■ Task description:
Reproduce only the lines from the one containing "work_id, id" through the one containing "Total Wages", inclusive, with "series" changed to "group" and nothing else altered.
------------------------------------------------------------------------
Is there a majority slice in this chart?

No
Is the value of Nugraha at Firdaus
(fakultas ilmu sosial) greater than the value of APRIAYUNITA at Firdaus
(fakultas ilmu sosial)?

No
------------------------------------------------------------------------
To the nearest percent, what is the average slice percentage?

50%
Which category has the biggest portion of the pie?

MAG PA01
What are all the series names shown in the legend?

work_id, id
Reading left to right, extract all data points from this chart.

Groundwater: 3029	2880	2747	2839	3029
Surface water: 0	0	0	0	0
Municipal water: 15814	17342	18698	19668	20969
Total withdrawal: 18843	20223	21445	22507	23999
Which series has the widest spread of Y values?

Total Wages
------------------------------------------------------------------------
■ Expected answer:
work_id, id
Reading left to right, extract all data points from this chart.

Groundwater: 3029	2880	2747	2839	3029
Surface water: 0	0	0	0	0
Municipal water: 15814	17342	18698	19668	20969
Total withdrawal: 18843	20223	21445	22507	23999
Which group has the widest spread of Y values?

Total Wages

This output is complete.